The Swiss Federal Criminal Court has given no prison terms to alleged financiers of the Sri Lankan Tamil separatist group Liberation Tigers of Tamil Elam (LTTE). The 13 accused were either given suspended custodial sentences or acquitted.
The court on Thursday said accusations of participation in and support of a criminal organisation did not stand and released all of the accused.
It noted that the hierarchical link between the LTTE and WTCC was not sufficiently established. The judges also felt there was not enough concrete proof to consider the LTTE as a criminal organisation.
While the federal prosecutor Juliette Noto had asked for prison terms of between 18 months and six years for the accused, the court did not oblige. Eight of the thirteen on the docks were acquitted of all charges.
The others were only found guilty of fraud. WTCC’s finance manager and one of the accused who arranged loans from Bank Now (owned by Credit Suisse) on false pretences got a 24-month suspended sentence. The president of WTCC got 21 months while the finance manager’s deputy got 20 months in suspended sentences.

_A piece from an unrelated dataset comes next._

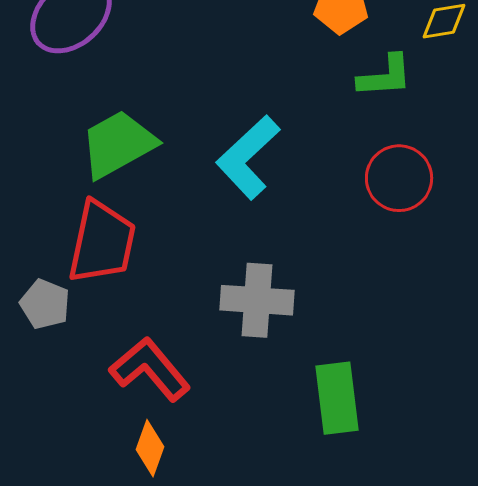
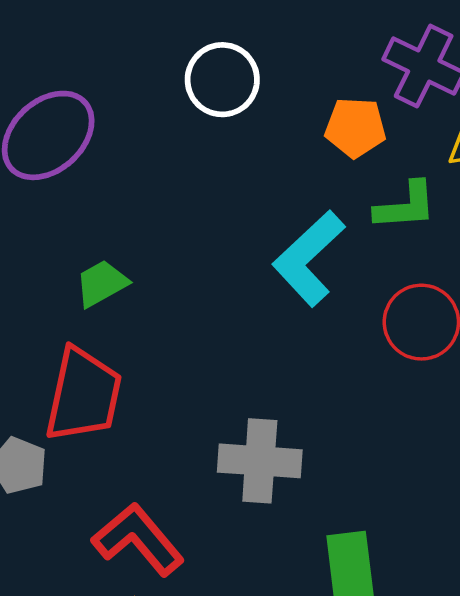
green trapezoid: (118, 144) -> (102, 283), size x0.6
cyan L-shape: (248, 157) -> (309, 258), moved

The whole process is estimated to have cost close to CHF4 million (4.03 million) which the federal government will have to bear. In addition to this amount, compensation for those acquitted, as well as lawyers’ fees total to almost CHF5 million. The accused will have to pay part of their lawyers’ expenses provided they have the financial means to do so.
During the eight-week trial, which opened in January and closed in March, the federal prosecutor requested sentences of up to six-and-a-half years in prison. The proceedings cost CHF3.8 million ($3.85 million).
The 13 defendants - 12 Tamils or Swiss citizens of Tamil origin plus one German - were accused of participating in or supporting a criminal organisation, fraud, forgery, money laundering and extortion.
During her indictment, Juliette Noto, a federal prosecutor, described a sophisticated system used by the WTCC to raise funds largely for armed struggle from the Tamil community in Switzerland. The Tamil community in Switzerland was systematically registered and its ability to pay assessed. Families who refused to pay were threatened, she said.
Noto cast the Liberation Tigers of Tamil Ealam (LTTE), who are represented in Switzerland by the WTCC, as a violent movement "whose effectiveness inspired Al-Qaeda". Showing a picture of the WTCC leader behind a machine gun and images of child soldiers, she enumerated the attacks and crimes attributed to the Tamil Tigers. The prosecutor sought to demonstrate the informed involvement of the accused in supporting and funding the LTTE.
In their pleadings, the defence invoked the legitimacy of the Tigers' struggle against the Sri Lankan government's repression of the Tamil minority. They argued that the money collected in Switzerland by the accused for the WTCC was mainly used for humanitarian purposes. The defence also challenged the prosecution of the accused at a time when Tiger resistance was collapsing in Sri Lanka.
During the hearings, the accused spoke at length about the repression suffered in Sri Lanka and the atrocities committed by the security forces. They kept silent when asked about their specific involvement.
The Tamil Tigers fought the Sri Lankan government from 1983 until its defeat in 2009. The movement claimed independence from northern Ceylon, populated mostly by Tamils. This conflict caused the death of some 100,000 people.